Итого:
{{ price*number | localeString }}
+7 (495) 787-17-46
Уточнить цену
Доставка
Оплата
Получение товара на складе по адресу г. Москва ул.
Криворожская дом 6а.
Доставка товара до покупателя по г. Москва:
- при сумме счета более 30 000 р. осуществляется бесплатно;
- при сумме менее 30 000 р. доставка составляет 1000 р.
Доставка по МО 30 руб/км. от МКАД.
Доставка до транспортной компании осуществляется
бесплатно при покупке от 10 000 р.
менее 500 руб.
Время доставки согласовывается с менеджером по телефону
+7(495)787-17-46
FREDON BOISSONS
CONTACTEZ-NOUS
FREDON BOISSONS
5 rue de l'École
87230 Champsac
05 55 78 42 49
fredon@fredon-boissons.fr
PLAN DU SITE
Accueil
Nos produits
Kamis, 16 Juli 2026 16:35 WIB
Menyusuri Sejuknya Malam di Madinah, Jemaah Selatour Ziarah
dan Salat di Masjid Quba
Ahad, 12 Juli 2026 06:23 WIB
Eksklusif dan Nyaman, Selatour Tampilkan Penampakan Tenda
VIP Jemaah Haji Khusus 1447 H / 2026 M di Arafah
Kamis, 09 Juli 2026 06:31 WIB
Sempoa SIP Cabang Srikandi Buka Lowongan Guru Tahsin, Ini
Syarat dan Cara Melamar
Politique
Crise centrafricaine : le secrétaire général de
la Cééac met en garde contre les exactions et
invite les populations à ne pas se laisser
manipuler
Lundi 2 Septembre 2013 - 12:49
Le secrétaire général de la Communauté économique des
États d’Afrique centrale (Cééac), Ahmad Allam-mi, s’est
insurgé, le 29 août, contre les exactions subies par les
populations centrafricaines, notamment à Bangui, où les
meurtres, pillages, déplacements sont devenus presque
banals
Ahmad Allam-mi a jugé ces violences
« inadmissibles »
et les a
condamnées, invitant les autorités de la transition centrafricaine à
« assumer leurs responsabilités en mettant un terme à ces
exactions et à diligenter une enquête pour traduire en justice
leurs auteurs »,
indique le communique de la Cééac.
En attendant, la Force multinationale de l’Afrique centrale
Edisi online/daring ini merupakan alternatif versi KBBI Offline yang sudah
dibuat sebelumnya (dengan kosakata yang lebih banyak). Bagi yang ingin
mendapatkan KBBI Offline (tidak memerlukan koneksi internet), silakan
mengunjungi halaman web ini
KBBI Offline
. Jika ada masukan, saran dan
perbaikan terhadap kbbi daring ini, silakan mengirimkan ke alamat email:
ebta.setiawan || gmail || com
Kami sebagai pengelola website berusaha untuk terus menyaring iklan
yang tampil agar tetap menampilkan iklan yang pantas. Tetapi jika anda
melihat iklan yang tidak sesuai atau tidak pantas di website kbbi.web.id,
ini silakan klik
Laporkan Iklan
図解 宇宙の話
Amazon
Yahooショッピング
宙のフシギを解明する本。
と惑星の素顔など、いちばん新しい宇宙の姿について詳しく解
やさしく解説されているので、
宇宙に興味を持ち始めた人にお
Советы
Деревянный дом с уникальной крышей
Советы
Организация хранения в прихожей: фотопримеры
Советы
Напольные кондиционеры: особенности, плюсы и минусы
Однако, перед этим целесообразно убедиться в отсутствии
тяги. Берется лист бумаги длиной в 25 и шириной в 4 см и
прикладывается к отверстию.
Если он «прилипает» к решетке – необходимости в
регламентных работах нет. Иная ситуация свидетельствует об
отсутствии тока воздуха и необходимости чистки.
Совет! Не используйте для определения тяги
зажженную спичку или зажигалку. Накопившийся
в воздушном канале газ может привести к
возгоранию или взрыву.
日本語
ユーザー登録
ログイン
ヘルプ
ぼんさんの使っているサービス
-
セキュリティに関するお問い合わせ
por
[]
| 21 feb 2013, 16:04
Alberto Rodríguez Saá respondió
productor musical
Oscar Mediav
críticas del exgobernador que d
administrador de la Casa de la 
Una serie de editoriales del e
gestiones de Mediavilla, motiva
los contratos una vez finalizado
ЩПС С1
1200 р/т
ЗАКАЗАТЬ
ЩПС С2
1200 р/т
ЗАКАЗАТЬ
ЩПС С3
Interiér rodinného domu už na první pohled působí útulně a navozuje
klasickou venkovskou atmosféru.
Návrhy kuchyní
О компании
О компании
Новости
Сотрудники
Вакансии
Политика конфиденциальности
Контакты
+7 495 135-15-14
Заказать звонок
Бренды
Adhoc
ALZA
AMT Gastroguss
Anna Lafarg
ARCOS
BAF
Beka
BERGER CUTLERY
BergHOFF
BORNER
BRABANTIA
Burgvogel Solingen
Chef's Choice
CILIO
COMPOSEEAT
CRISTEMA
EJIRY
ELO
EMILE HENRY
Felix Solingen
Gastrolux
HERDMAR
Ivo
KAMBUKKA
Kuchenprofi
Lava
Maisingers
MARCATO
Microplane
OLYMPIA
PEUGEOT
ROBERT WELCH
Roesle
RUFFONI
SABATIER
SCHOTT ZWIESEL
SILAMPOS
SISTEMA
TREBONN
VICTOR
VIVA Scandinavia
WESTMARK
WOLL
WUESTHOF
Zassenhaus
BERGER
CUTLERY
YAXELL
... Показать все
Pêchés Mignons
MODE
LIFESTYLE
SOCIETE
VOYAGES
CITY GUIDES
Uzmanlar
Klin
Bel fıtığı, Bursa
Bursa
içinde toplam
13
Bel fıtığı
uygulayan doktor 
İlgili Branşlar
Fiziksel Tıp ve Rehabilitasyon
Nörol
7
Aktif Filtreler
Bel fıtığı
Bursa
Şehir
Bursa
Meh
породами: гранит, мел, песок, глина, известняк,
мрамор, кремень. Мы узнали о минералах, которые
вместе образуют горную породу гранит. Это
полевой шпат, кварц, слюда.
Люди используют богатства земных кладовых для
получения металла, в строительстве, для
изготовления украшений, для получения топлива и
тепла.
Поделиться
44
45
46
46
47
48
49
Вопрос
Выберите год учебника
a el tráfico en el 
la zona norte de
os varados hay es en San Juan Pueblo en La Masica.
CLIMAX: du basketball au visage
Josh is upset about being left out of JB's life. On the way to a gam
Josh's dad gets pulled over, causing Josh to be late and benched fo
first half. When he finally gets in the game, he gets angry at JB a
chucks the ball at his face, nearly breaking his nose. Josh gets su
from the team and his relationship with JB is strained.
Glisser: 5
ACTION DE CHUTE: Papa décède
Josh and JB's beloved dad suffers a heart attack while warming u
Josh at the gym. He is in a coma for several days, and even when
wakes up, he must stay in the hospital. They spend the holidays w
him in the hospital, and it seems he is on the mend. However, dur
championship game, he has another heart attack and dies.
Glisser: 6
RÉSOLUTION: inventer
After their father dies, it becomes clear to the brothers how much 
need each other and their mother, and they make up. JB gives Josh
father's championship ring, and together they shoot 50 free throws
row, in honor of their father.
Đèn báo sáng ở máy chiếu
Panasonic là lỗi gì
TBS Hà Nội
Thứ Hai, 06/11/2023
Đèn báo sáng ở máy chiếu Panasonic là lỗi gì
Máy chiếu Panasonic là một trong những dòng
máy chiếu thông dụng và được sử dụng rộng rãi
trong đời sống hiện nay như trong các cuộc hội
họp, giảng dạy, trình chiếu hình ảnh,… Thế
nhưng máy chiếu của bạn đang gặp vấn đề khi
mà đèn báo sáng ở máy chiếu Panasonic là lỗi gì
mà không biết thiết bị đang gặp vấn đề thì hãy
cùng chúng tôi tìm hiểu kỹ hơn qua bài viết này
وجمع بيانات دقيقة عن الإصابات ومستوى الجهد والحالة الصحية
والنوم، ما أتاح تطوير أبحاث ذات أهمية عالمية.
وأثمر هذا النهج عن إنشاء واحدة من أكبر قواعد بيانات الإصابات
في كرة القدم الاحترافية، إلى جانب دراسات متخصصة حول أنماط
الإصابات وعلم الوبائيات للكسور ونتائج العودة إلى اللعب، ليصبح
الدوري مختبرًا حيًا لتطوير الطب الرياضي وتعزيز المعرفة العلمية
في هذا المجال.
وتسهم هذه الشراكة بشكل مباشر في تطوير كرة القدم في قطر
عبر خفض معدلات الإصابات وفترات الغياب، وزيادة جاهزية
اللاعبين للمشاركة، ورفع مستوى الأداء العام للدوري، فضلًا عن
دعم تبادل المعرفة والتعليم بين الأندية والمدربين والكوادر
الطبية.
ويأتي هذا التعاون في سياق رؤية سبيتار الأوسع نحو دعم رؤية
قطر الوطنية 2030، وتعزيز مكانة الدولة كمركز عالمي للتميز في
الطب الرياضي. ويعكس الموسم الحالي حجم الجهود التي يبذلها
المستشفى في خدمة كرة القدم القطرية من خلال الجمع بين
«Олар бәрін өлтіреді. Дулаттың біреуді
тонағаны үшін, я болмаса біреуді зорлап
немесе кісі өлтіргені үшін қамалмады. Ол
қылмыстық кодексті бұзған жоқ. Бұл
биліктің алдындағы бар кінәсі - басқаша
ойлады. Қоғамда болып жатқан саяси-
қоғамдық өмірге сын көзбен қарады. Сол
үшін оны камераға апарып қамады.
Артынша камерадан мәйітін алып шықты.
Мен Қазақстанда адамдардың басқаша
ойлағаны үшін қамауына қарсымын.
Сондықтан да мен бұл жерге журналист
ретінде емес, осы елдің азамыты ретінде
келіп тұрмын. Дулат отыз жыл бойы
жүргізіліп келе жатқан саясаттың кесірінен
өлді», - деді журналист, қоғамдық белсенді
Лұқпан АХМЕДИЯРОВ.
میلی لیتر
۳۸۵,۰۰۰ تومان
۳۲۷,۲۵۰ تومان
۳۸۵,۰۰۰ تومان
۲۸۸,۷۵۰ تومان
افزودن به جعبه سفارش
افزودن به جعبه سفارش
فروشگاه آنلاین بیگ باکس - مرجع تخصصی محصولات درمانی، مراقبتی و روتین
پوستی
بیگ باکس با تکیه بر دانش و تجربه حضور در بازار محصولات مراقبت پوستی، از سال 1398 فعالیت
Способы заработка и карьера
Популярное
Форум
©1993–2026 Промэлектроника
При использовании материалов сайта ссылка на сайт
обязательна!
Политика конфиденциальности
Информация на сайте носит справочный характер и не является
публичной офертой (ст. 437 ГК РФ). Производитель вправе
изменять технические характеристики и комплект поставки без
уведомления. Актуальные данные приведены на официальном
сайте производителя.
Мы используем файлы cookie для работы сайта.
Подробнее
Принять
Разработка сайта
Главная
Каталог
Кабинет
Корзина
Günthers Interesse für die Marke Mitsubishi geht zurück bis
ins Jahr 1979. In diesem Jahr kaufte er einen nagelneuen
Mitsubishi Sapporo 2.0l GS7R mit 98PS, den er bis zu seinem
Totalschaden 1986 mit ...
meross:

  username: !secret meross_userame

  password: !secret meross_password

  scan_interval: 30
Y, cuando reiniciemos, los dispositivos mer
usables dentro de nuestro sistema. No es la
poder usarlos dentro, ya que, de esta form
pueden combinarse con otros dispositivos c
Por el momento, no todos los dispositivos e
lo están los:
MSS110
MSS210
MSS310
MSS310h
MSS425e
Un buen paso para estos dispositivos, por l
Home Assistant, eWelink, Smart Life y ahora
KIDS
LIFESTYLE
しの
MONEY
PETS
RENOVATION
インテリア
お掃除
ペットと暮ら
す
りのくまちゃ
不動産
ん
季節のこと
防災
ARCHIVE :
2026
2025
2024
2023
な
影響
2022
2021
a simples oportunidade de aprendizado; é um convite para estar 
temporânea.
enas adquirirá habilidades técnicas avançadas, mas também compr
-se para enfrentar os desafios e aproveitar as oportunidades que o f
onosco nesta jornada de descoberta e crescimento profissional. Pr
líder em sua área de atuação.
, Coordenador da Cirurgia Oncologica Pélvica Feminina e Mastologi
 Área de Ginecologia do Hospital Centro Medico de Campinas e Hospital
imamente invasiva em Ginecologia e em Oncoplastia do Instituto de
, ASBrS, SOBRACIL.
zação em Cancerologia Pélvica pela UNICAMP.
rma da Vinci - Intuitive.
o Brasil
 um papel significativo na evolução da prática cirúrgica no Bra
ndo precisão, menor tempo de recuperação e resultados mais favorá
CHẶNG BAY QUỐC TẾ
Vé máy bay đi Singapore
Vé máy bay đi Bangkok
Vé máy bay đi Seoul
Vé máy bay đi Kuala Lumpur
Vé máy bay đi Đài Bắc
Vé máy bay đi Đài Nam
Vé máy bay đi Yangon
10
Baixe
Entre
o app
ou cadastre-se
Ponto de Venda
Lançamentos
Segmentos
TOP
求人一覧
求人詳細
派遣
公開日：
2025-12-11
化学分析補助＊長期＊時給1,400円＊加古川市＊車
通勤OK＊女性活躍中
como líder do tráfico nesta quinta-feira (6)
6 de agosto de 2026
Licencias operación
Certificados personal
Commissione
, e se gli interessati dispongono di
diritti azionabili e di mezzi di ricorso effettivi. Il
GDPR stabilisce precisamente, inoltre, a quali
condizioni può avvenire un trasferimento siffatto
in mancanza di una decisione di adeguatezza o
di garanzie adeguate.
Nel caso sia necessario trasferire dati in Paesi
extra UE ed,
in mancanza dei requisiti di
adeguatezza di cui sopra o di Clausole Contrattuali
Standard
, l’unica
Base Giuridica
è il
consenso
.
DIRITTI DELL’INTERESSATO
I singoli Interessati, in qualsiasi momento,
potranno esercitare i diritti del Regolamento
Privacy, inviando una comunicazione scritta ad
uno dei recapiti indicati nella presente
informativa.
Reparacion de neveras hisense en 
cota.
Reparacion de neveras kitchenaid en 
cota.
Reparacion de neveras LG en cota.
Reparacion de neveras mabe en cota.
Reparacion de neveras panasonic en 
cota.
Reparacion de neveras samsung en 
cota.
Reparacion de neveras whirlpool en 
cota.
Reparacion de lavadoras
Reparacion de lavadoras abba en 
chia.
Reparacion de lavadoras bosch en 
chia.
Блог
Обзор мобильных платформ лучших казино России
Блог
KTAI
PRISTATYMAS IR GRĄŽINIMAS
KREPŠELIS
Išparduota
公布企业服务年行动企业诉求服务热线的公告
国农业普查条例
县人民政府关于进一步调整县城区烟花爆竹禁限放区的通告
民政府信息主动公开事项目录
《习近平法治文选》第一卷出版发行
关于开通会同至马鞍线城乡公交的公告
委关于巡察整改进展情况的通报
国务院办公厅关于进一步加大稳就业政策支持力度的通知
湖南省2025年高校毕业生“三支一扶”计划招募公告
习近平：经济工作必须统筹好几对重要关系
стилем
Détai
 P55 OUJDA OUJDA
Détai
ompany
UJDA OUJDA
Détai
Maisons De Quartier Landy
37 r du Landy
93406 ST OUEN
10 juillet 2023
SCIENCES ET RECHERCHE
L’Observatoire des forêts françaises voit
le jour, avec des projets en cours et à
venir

━━━━━━━━━━━━━━━━━━━━━━━━━━━━━━

Task objective
Report how many lines in the material above include "тяги", and give no other words.

Written reply
2